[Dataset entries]
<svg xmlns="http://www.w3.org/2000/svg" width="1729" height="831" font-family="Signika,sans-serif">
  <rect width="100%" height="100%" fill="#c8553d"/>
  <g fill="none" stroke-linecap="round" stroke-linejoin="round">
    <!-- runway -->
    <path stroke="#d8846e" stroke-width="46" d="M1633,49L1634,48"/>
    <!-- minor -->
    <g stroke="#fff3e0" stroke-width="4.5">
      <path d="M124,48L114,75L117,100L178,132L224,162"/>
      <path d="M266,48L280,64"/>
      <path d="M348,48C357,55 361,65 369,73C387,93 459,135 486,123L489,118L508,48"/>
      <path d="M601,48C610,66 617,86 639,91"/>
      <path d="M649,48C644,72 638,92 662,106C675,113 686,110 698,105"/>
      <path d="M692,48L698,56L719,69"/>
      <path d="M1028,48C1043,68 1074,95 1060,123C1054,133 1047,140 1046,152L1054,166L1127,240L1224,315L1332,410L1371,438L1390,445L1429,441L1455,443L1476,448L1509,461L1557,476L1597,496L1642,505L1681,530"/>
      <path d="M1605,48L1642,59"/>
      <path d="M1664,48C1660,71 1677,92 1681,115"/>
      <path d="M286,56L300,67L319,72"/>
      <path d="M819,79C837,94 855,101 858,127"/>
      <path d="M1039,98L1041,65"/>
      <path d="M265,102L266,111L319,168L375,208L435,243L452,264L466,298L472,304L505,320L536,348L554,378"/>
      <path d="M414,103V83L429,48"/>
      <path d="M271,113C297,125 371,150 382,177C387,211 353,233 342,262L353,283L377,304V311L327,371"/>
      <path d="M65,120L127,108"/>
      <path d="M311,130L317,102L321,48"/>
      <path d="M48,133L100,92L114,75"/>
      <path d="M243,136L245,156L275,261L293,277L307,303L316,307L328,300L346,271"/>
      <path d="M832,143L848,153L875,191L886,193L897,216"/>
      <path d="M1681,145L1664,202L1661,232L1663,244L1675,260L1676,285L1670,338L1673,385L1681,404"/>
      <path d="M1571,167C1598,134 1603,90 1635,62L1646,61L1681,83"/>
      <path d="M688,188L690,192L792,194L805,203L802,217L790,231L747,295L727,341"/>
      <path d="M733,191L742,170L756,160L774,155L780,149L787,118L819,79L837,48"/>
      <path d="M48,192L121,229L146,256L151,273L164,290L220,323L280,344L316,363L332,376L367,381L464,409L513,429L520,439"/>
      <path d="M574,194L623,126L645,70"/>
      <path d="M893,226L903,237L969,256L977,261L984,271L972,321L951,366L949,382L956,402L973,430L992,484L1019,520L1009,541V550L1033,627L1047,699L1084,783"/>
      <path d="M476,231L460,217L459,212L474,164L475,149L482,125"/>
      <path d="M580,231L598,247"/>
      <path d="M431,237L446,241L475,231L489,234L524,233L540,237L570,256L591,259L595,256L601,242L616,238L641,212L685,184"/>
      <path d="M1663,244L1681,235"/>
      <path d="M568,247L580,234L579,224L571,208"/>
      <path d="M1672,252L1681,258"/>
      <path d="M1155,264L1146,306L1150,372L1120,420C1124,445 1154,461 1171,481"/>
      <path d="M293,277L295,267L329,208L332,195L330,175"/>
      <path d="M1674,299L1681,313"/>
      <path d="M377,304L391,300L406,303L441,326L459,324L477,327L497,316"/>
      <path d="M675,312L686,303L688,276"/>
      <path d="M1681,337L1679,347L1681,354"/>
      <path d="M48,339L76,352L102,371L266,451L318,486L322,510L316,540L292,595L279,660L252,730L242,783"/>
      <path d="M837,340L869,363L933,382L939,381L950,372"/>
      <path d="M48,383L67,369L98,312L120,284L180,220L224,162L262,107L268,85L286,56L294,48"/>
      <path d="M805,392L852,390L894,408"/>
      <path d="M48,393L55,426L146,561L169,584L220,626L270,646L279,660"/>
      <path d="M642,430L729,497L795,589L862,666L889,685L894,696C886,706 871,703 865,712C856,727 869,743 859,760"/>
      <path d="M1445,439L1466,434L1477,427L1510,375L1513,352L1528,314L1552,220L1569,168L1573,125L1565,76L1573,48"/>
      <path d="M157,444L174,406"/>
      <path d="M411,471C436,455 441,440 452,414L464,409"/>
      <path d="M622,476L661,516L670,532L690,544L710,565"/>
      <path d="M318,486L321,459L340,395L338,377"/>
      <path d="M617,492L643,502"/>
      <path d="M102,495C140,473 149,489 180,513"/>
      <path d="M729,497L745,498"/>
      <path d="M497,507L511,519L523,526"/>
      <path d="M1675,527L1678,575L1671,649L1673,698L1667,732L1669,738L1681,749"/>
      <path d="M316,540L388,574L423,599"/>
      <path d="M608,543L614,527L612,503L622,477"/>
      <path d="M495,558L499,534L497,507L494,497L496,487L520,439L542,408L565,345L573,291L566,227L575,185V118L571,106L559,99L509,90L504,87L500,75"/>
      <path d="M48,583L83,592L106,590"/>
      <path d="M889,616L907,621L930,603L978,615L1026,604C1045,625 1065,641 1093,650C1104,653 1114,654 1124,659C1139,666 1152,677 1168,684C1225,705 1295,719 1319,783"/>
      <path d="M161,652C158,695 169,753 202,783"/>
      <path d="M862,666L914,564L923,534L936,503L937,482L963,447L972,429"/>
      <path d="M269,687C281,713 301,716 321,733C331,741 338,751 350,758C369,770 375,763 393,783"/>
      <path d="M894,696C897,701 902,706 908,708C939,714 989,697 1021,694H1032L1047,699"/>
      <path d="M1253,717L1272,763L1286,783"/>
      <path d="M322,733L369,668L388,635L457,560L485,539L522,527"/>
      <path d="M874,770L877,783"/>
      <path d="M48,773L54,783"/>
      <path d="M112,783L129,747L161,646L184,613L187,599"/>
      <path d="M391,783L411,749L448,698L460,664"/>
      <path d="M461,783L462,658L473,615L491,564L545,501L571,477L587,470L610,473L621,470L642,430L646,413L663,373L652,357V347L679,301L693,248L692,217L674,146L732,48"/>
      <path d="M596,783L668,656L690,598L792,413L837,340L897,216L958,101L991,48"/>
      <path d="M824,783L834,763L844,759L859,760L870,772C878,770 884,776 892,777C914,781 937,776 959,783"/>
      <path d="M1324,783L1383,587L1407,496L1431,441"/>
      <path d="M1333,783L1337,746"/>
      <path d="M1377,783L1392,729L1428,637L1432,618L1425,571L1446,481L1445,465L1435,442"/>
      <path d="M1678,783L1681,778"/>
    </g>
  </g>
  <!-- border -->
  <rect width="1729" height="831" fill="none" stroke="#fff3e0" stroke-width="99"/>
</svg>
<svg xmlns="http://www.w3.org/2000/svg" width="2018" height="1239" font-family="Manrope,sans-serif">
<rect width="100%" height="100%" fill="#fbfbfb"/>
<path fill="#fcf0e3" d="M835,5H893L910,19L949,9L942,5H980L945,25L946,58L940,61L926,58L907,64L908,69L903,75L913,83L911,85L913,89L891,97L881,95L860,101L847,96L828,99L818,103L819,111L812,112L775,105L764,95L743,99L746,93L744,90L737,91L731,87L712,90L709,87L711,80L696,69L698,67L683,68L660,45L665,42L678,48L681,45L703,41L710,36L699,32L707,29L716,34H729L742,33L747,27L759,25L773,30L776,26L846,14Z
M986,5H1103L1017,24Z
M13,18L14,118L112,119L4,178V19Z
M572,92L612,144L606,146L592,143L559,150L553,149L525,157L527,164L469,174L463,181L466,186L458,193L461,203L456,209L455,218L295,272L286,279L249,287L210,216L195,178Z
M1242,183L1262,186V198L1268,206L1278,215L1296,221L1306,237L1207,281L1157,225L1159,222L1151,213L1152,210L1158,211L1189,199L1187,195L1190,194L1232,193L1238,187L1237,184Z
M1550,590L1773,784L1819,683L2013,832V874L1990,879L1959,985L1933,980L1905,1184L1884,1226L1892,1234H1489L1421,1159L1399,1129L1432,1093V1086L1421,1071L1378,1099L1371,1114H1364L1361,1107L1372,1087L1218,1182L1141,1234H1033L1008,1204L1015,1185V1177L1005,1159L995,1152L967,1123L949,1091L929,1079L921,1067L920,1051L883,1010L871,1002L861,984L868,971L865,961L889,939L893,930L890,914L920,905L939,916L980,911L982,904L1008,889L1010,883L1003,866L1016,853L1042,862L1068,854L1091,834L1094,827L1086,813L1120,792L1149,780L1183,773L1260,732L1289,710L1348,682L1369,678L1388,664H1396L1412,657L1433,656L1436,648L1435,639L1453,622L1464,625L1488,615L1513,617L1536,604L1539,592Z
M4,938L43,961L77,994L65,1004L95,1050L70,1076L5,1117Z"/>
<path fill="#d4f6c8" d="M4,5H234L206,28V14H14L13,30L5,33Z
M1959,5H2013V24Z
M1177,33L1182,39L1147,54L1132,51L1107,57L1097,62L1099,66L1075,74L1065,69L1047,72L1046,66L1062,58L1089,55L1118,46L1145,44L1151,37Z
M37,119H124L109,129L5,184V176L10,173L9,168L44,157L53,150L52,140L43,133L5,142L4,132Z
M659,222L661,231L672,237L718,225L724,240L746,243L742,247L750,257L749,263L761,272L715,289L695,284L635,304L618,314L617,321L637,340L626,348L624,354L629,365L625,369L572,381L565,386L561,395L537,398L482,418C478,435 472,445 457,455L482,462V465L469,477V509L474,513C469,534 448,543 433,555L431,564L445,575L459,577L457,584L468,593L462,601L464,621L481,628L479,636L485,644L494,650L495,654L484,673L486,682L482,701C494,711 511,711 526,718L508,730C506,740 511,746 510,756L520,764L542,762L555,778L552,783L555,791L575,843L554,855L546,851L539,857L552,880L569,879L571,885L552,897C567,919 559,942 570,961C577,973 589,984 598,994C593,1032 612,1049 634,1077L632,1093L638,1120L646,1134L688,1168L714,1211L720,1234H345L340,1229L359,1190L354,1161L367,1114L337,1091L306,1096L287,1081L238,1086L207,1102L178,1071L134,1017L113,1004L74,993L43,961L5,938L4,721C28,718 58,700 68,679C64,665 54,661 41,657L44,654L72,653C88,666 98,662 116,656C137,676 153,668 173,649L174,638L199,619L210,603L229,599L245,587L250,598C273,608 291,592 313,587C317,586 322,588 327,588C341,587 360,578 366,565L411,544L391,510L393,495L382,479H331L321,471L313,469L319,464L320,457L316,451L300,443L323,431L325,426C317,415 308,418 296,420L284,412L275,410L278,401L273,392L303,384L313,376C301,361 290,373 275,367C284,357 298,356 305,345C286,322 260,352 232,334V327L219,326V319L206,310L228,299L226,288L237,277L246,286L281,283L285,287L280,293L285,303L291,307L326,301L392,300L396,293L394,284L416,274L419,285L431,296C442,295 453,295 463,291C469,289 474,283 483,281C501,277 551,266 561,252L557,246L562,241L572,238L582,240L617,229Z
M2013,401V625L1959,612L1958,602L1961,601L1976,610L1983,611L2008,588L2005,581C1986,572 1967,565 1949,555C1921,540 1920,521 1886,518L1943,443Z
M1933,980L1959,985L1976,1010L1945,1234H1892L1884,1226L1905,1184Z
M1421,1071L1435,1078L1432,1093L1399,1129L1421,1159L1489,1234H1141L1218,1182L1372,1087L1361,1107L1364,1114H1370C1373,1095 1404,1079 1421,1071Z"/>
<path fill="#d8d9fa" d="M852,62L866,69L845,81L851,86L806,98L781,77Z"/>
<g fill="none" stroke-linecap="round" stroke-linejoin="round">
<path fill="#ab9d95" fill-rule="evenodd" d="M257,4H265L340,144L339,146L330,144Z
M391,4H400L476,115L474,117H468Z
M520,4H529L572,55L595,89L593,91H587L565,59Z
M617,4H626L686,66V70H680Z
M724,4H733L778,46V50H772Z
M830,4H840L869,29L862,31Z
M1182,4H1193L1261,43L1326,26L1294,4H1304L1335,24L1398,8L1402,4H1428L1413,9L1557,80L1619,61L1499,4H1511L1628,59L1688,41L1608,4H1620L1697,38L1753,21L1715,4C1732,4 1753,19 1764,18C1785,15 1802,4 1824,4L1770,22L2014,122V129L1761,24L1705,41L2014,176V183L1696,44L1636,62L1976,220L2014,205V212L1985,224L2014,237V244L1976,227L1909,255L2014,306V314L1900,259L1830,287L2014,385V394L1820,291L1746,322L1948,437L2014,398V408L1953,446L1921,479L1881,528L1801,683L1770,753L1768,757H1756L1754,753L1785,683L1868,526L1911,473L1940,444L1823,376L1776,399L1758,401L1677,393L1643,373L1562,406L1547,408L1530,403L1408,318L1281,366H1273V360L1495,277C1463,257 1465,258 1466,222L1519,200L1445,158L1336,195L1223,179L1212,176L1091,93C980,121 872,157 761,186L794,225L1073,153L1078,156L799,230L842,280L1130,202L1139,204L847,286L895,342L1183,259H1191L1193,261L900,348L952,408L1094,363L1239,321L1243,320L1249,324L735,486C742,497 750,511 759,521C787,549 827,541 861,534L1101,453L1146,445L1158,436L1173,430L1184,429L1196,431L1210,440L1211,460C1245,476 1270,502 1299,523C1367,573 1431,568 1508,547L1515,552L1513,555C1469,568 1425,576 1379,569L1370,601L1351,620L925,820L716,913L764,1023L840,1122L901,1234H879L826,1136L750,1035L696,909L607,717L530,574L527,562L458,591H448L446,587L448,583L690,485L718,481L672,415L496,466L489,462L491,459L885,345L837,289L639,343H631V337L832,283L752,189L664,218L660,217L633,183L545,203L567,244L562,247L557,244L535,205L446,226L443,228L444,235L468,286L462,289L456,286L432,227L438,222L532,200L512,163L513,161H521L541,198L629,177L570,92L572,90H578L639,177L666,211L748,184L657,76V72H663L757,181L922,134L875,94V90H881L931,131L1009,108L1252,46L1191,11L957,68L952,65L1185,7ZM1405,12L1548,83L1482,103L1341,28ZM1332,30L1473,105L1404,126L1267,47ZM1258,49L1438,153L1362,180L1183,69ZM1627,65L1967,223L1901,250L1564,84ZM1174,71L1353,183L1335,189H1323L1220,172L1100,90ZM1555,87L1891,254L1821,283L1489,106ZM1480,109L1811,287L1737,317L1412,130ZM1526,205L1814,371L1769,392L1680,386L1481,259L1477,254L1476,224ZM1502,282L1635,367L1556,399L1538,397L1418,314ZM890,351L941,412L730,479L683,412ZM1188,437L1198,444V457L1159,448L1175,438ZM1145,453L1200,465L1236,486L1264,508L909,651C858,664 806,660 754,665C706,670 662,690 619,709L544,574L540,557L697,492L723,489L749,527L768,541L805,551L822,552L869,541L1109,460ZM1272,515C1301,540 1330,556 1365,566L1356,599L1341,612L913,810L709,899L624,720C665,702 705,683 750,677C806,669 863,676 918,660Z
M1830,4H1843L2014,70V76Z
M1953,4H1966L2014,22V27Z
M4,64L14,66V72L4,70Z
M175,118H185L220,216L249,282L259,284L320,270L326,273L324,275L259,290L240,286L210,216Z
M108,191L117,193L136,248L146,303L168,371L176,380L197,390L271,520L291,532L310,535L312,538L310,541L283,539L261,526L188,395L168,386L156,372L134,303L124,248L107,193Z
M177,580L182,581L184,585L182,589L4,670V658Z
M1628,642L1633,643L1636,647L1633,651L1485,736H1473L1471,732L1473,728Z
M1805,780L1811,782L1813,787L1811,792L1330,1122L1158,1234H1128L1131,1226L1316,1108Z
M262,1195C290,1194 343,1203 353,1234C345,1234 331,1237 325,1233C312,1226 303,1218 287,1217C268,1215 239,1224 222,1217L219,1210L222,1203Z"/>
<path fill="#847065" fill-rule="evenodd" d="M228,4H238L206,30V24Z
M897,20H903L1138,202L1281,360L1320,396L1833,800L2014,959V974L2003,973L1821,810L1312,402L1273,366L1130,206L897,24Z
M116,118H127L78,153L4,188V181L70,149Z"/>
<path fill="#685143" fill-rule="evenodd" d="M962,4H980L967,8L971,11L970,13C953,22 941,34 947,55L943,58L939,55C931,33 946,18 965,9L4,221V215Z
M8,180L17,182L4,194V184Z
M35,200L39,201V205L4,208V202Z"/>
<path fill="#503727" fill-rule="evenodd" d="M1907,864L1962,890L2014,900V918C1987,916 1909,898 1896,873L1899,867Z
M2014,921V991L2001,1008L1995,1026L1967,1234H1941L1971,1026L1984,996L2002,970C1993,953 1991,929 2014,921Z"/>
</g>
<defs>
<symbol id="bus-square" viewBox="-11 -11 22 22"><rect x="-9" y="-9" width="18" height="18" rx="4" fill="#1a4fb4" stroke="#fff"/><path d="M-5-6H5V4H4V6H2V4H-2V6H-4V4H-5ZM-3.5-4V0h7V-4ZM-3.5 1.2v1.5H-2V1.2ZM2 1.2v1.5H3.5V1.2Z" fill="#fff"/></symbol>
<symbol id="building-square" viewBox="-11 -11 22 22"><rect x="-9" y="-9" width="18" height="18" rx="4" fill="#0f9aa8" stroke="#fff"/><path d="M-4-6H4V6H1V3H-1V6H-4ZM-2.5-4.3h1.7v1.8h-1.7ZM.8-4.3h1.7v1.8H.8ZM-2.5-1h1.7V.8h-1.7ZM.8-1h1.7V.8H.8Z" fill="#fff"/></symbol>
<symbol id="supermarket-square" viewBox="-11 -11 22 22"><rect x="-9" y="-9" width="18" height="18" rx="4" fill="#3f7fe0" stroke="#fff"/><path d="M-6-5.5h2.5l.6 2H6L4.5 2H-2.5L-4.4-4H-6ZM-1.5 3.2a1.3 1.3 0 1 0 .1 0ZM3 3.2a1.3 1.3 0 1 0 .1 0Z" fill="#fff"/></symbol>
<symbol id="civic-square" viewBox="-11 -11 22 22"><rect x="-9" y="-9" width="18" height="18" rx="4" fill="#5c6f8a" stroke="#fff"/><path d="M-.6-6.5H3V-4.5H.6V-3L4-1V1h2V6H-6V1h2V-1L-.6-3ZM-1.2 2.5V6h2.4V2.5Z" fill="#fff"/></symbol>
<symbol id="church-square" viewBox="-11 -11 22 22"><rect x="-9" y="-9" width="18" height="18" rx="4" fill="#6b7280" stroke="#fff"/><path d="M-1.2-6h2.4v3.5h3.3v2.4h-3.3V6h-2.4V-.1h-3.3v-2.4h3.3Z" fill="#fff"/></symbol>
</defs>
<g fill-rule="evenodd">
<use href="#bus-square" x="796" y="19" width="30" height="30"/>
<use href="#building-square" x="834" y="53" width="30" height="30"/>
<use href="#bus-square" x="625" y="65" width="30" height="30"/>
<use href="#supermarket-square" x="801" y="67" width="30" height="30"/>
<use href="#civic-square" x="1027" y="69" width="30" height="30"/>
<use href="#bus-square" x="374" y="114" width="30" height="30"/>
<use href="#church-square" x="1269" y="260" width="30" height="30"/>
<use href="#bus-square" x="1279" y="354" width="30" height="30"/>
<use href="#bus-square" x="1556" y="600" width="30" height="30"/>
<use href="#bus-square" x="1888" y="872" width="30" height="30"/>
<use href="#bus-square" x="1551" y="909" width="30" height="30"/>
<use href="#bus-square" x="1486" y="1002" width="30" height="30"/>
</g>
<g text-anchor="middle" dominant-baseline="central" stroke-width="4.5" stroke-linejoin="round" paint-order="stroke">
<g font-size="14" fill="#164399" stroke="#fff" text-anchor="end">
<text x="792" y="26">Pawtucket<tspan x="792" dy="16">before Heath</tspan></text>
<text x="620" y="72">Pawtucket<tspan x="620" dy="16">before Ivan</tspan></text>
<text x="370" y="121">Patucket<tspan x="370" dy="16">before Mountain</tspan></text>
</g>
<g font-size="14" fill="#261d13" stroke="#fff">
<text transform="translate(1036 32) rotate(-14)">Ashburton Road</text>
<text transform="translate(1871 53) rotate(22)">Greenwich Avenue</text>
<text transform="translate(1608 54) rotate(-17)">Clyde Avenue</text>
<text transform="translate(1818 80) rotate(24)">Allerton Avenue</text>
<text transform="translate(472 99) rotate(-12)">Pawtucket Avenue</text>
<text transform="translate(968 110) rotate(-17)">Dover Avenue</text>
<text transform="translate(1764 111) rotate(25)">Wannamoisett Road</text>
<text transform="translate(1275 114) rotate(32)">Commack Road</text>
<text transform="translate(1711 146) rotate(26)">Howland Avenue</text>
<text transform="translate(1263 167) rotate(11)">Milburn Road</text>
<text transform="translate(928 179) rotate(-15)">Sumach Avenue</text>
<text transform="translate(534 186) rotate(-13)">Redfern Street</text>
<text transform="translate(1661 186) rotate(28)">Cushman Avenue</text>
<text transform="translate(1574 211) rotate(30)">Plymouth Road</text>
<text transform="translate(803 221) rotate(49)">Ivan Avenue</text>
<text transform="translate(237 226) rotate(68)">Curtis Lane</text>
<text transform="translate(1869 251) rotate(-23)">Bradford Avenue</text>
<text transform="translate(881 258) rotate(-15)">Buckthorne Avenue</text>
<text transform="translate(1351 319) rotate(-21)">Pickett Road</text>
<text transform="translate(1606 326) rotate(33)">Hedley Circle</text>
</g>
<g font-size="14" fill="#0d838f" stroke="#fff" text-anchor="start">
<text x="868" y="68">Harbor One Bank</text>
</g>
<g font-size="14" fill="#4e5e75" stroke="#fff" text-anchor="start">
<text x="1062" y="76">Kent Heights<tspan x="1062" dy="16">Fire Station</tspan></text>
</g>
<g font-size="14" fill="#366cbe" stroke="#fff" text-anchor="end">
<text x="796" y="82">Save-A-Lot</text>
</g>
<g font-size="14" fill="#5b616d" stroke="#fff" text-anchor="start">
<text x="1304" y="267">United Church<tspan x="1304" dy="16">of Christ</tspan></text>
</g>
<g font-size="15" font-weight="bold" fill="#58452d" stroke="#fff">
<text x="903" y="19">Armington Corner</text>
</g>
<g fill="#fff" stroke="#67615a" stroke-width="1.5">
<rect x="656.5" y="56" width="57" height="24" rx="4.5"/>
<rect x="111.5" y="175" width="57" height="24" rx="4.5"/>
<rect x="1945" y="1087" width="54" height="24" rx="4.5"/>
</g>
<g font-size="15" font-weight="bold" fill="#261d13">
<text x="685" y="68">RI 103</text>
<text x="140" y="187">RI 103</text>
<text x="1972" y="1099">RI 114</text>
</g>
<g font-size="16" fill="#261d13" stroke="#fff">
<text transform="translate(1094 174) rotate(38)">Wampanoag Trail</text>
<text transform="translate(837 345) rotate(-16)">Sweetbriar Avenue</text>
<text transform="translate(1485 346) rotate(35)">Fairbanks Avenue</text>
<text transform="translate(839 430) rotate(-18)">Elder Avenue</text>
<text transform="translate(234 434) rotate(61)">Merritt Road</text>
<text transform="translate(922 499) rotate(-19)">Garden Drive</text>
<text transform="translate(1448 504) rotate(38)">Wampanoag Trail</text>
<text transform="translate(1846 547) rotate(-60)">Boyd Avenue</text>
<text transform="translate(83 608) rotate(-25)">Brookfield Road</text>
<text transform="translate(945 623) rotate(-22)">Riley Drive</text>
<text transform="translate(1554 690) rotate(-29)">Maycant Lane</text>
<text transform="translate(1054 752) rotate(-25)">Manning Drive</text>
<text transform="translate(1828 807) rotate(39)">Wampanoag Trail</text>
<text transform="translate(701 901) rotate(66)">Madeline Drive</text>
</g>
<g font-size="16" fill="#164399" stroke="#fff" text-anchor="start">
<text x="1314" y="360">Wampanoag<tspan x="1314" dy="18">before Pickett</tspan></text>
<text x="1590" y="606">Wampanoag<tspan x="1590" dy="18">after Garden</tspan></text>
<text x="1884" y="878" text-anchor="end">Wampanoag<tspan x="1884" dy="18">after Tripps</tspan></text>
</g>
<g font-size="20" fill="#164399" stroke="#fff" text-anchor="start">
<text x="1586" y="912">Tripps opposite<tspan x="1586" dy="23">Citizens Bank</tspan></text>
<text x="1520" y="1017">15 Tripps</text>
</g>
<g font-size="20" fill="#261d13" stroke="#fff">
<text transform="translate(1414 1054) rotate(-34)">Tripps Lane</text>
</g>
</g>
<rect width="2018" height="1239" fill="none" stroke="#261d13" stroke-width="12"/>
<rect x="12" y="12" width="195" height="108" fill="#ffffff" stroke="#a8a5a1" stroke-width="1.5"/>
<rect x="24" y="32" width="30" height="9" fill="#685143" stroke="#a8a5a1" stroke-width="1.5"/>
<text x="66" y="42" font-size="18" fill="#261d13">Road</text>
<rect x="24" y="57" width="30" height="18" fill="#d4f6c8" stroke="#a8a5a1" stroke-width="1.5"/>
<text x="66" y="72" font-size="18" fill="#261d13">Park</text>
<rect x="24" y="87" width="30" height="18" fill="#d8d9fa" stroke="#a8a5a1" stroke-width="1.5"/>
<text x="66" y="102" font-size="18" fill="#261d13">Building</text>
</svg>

Work instructions: Filter the records for lines holding the string "round". Copy each one.

Answer space:
  <g fill="none" stroke-linecap="round" stroke-linejoin="round">
<g fill="none" stroke-linecap="round" stroke-linejoin="round">
<g text-anchor="middle" dominant-baseline="central" stroke-width="4.5" stroke-linejoin="round" paint-order="stroke">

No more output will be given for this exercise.